L'évêque a un goût prononcé pour les sacrifices rituels. Vient d'abord le récit de l'évasion magique de Xara une criminelle sadique que l'homme d'Église accompagne jusqu'à une sorte de Temple où règne une jeune prêtresse entourée de danseuses de samba. Après quoi il se lance dans le récit d'une tragique histoire de sacrifice rituel au milieu d'une assemblée d'actionnaires où une certaine Mme Boj s'intéresse surtout... aux chaussures qu'elles portait à son mariage. Avec Corpus Christi, M. l'Évêque de Godorna explique comment l'étudiante américaine Frances Flesh est « adorée sous la forme d'un fétiche d'ébène par diverses tribus de la zone est du lac Turkana » tout en précisant qu'il a assisté impuissant au sacrifice ultime de la jeune fille que les pécheurs africains avaient prise dans leur filet alors qu'elle se baignait nue au pied d'une cascade que hantait un monstre.

Dernière intervenante, Mme Güín s'attaque à une histoire d'un certain Gaston Grenoble, richissime dirigeant d'une fondation occupée à dépister le Mal avant de passer à l'histoire de Tjorn le vieux gardien de phare : « Il connaissait le Tétraméron, il l'avait lu dans un de ses multiples livres. La société de quatre conteurs... Si l'un s'en allait il devait être remplacé. » De cela, le lecteur se doutait...

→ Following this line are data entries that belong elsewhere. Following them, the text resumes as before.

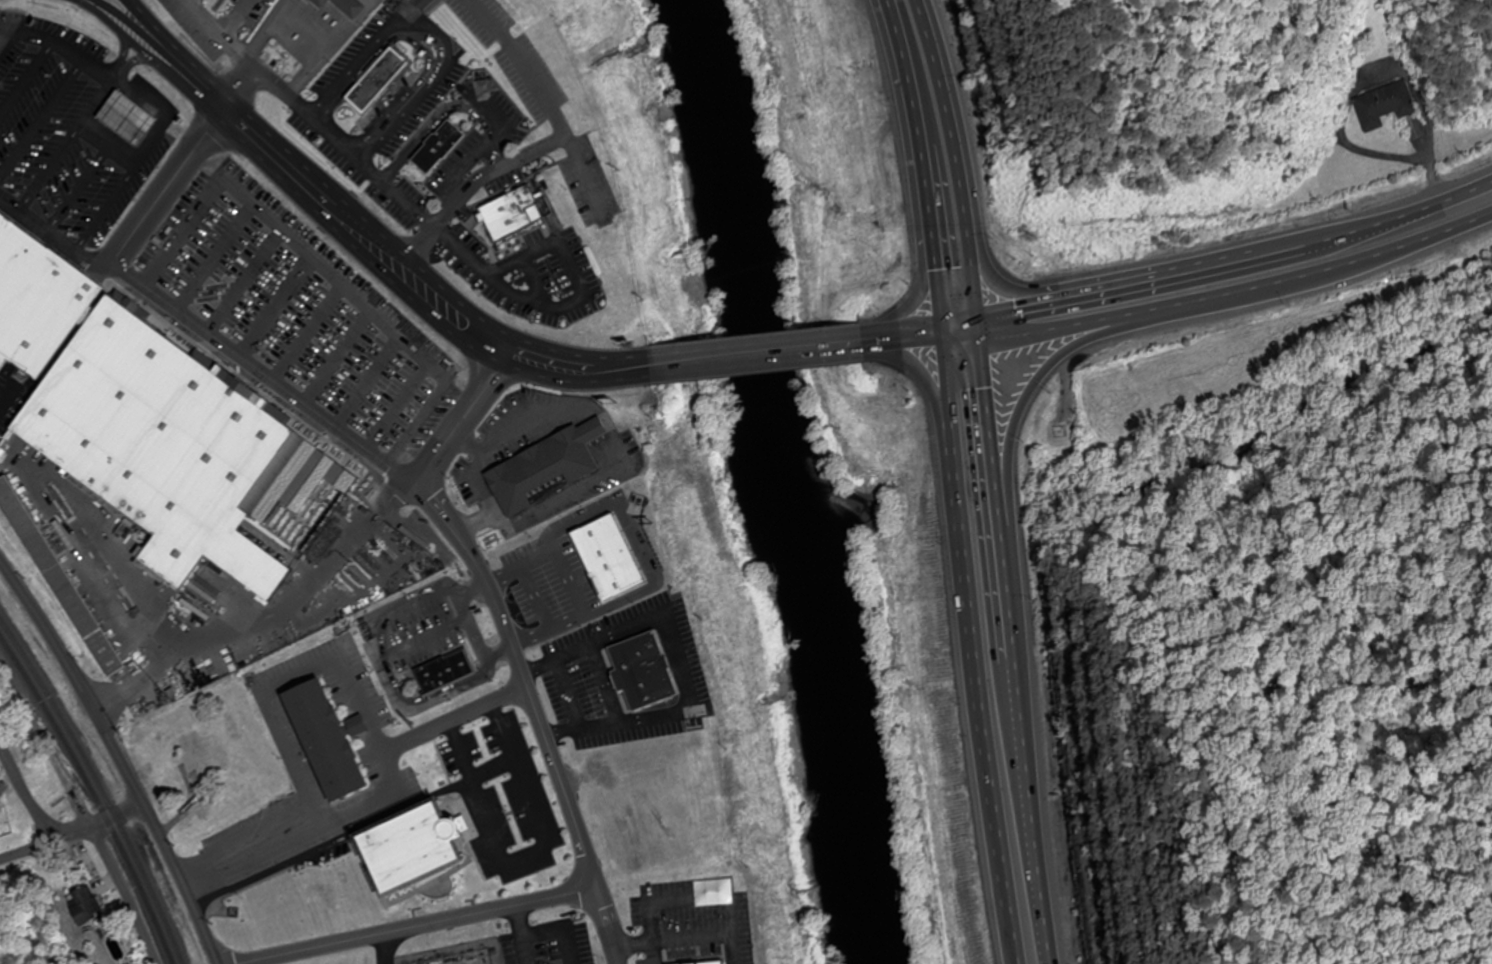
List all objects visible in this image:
building: (346, 9)
road: (413, 9)
road: (236, 18)
road: (152, 23)
road: (268, 30)
road: (1, 35)
road: (125, 37)
road: (430, 38)
road: (61, 45)
road: (333, 50)
road: (145, 51)
road: (25, 78)
building: (382, 79)
road: (549, 104)
building: (1386, 107)
road: (454, 108)
road: (310, 116)
road: (41, 117)
building: (133, 126)
gas station: (133, 126)
road: (72, 135)
building: (443, 147)
road: (922, 167)
road: (464, 169)
road: (959, 170)
road: (472, 188)
building: (515, 212)
road: (352, 227)
road: (924, 236)
road: (55, 237)
building: (1460, 243)
road: (1222, 269)
road: (1341, 270)
road: (535, 280)
road: (991, 282)
building: (25, 287)
road: (569, 305)
traffic signals: (980, 318)
road: (187, 319)
road: (1067, 329)
traffic signals: (950, 337)
road: (909, 338)
traffic signals: (984, 345)
road: (763, 355)
road: (1039, 382)
road: (937, 390)
road: (993, 444)
building: (178, 448)
building: (552, 473)
river: (790, 481)
building: (62, 577)
road: (277, 624)
road: (512, 637)
road: (976, 651)
building: (449, 679)
building: (330, 746)
road: (1026, 753)
building: (203, 755)
road: (118, 757)
railway: (99, 780)
road: (22, 797)
road: (84, 802)
road: (71, 832)
building: (0, 836)
building: (420, 860)
building: (89, 906)
road: (412, 924)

Après chaque conte, Soledad est priée de d'exprimer, de donner son avis, de quitter la veste au blason de son collège ou de servir à boire. Et gare à elle si elle rit. Elle est souvent désorientée, déboussolée, mais fascinée aussi parfois. En même temps elle vit cette séance comme un rite initiatique car à plusieurs reprises c'est elle qu'elle voit figurer dans les récits, avant d'entrer à son tour dans le conte après s'être dépouillée de —presque— tout son passé de collégienne.

• José Carlos Somoza. Tétraméron. Traduit par Marianne Millon. Actes Sud, 2015, 250 pages.